Transferable Representation Learning for Multi-Relational Data [45 min]

We present recent research efforts in a number of tasks that apply joint representation learning on multi-relational data. From the methodology perspective, we discuss how entities can be aligned based on multi-view learning on diverse entity profiles in different modalities, and how rank-based boosting techniques can be deployed to integrate knowledge from multiple and possibly inconsistent views. From the application perspective, we investigate representative systems that utilize transferable multi-relational embeddings to address knowledge base integration, entity typing, protein-protein interaction prediction and polypharmacy side effect identification.

Conclusions and Future Research Directions [15 min]
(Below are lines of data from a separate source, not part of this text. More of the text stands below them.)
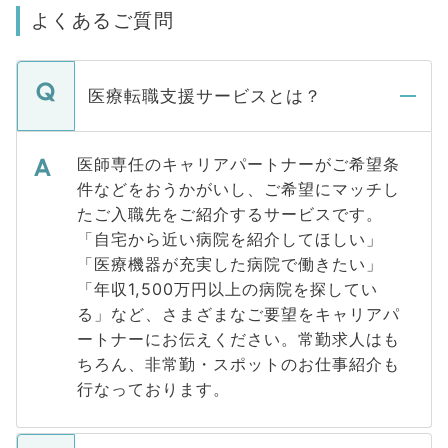
よくあるご質問
医療転職支援サービスとは？
医師専任のキャリアパートナーがご希望条
件などをおうかがいし、ご希望にマッチし
たご入職先をご紹介するサービスです。
「自宅から近い病院を紹介してほしい」
「医療機器が充実した病院で働きたい」
「年収1,500万円以上の病院を探してい
る」など、さまざまなご要望をキャリアパ
ートナーにお伝えください。常勤求人はも
ちろん、非常勤・スポットのお仕事紹介も
行なっております。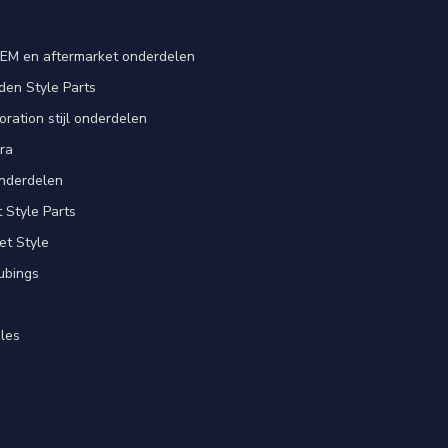
EM en aftermarket onderdelen
en Style Parts
ration stijl onderdelen
ra
nderdelen
Style Parts
et Style
ubings
les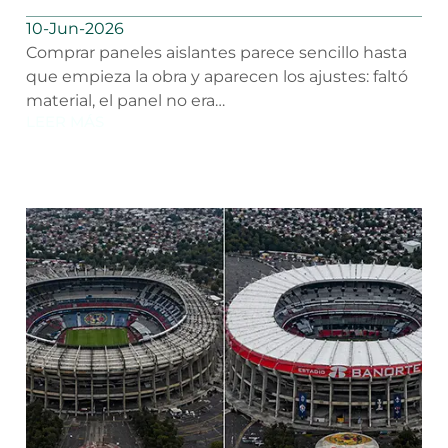
10-Jun-2026
Comprar paneles aislantes parece sencillo hasta
que empieza la obra y aparecen los ajustes: faltó
material, el panel no era…
LEER MÁS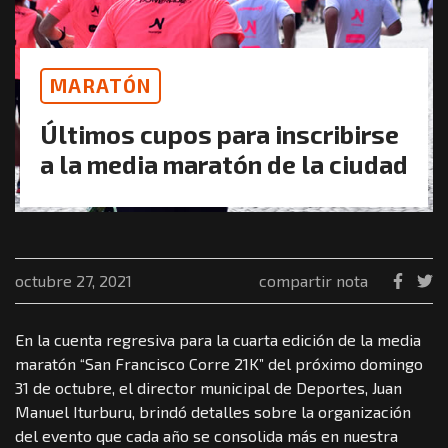
MARATÓN
Últimos cupos para inscribirse
a la media maratón de la ciudad
octubre 27, 2021
compartir nota
En la cuenta regresiva para la cuarta edición de la media
maratón “San Francisco Corre 21K” del próximo domingo
31 de octubre, el director municipal de Deportes, Juan
Manuel Iturburu, brindó detalles sobre la organización
del evento que cada año se consolida más en nuestra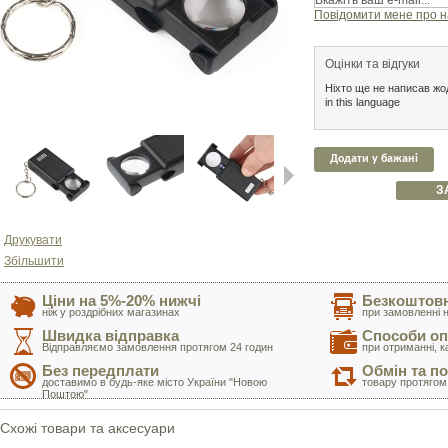
Повідомити мене про н
Оцінки та відгуки
Ніхто ще не написав жод
in this language
Додати у бажані
З
Next
Друкувати
Збільшити
Ціни на 5%-20% нижчі
Безкоштовн
ніж у роздрібних магазинах
при замовленні н
Швидка відправка
Способи оп
Відправляємо замовлення протягом 24 годин
при отриманні, к
Без передплати
Обмін та п
доставимо в будь-яке місто України "Новою
товару протягом
Поштою"
Схожі товари та аксесуари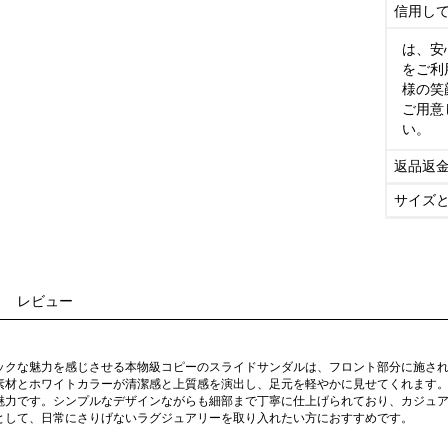
信用し
は、安
をご利
様の笑
ご用意
い。
返品返
サイズ
レビュー
ックな魅力を感じさせる本物級コピーのスライドサンダルは、フロント部分に施さ
素材とホワイトカラーが清潔感と上質感を演出し、足元を軽やかに見せてくれます
魅力です。シンプルなデザインながらも細部まで丁寧に仕上げられており、カジュ
として、日常にさりげないラグジュアリーを取り入れたい方におすすめです。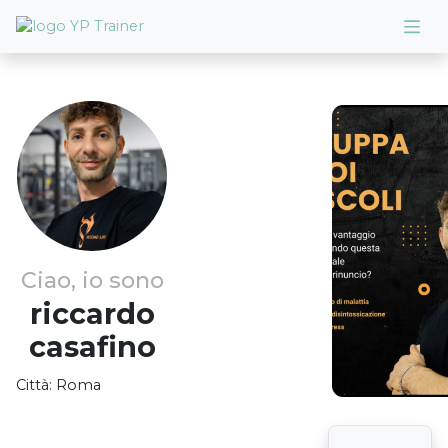
Ciao, io sono
riccardo
casafino
Città:
Roma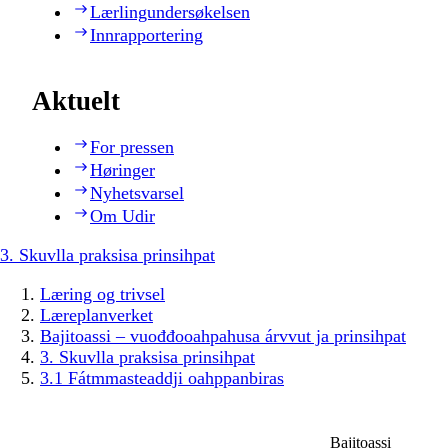
Lærlingundersøkelsen
Innrapportering
Aktuelt
For pressen
Høringer
Nyhetsvarsel
Om Udir
3. Skuvlla praksisa prinsihpat
Læring og trivsel
Læreplanverket
Bajitoassi – vuođđooahpahusa árvvut ja prinsihpat
3. Skuvlla praksisa prinsihpat
3.1 Fátmmasteaddji oahppanbiras
Bajitoassi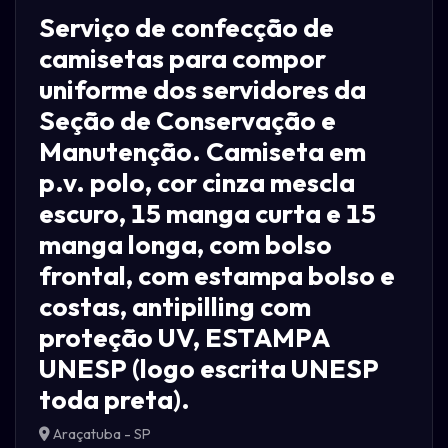
Serviço de confecção de
camisetas para compor
uniforme dos servidores da
Seção de Conservação e
Manutenção. Camiseta em
p.v. polo, cor cinza mescla
escuro, 15 manga curta e 15
manga longa, com bolso
frontal, com estampa bolso e
costas, antipilling com
proteção UV, ESTAMPA
UNESP (logo escrita UNESP
toda preta).
Araçatuba - SP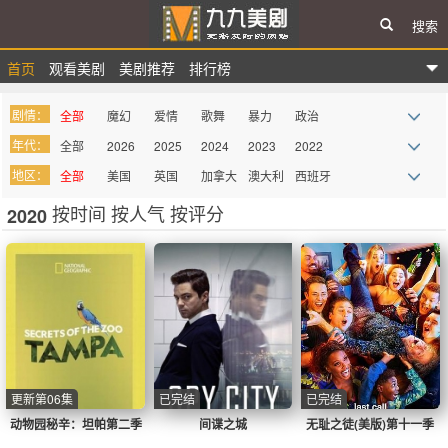
搜索
首页
观看美剧
美剧推荐
排行榜
九九美剧
剧情：
全部
魔幻
爱情
歌舞
暴力
政治
年代：
全部
2026
2025
2024
2023
2022
战争
惊悚
悬疑
律政
家庭
真人秀
地区：
全部
美国
英国
加拿大
澳大利
西班牙
2021
2020
2019
2018
2017
2016
科幻
青春
都市
迷你剧
谍战
记录
亚
按时间
按人气
按评分
2020
法国
德国
巴西
意大利
墨西哥
俄罗斯
2015
2014
2013
2012
2011
2010
西部
血腥
罪案
综艺
奇幻
喜剧
其它
2009
more
吸血鬼
同性
史诗
古装
历史
医务
动画
动作
剧情
冒险
传记
丧尸
情景喜
剧
更新第06集
已完结
已完结
动物园秘辛：坦帕第二季
间谍之城
无耻之徒(美版)第十一季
Transferable representation learning impacts on a wide spectrum of data-driven and knowledge-driven AI tasks. We conclude the tutorial by presenting some challenges and potential research topics in designing transferable representation learning models for data with complex structures, and emerging challenges in trustworthiness, fairness and AI for good.


  • Tutorial syllabus
  • Instructors' bio:

    Muhao Chen is currently a postdoctoral fellow in Department of Computer and Information Science, UPenn. He received a Ph.D. in Computer Science from UCLA in 2019. His research focuses on data-driven machine learning approaches for structured and unstructured data, and extending their applications to natural language understanding, knowledge base construction, computational biology and medical informatics. Particularly, he is interested in developing knowledge-aware learning systems with generalizability and requiring minimal supervision. His work has led to over 30 publications in leading conferences and journals. His dissertation research was awarded a UCLA Dissertation Fellowship.

    Kai-Wei Chang is an assistant professor in the Department of Computer Science at the University of California Los Angeles. His research interests include designing robust machine learning methods for large and complex data and building language processing models for social good applications. Chang has published broadly in machine learning, natural language processing, and artificial intelligence conferences. His awards include the EMNLP Best Long Paper Award (2017), the KDD Best Paper Award (2010), and the Okawa Research Grant Award (2018). Kai-Wei has given tutorials at NAACL, FAT, AAAI, EMNLP on various research topics.

    Dan Roth is the Eduardo D. Glandt Distinguished Professor at the Department of Computer and Information Science, University of Pennsylvania, and a Fellow of the AAAS, ACM, AAAI, and the ACL. In 2017 Roth was awarded the John McCarthy Award, the highest award the AI community gives to mid-career AI researchers. Roth was recognized for major conceptual and theoretical advances in the modeling of natural language understanding, machine learning, and reasoning. Roth has published broadly in machine learning, natural language processing, knowledge representation and reasoning, and learning theory, and has developed advanced machine learning based tools for natural language applications that are being used widely. Roth has given tutorials on these and other topics in all ACL and AAAI major conferences. Until February 2017 Roth was the Editor-in-Chief of the Journal of Artificial Intelligence Research (JAIR). He was the program chair of AAAI’11, ACL’03 and CoNLL’02, and serves regularly as an area chair and senior program committee member in the major conferences in his research areas. Prof. Roth received his B.A Summa cum laude in Mathematics from the Technion, Israel, and his Ph.D. in Computer Science from Harvard University in 1995.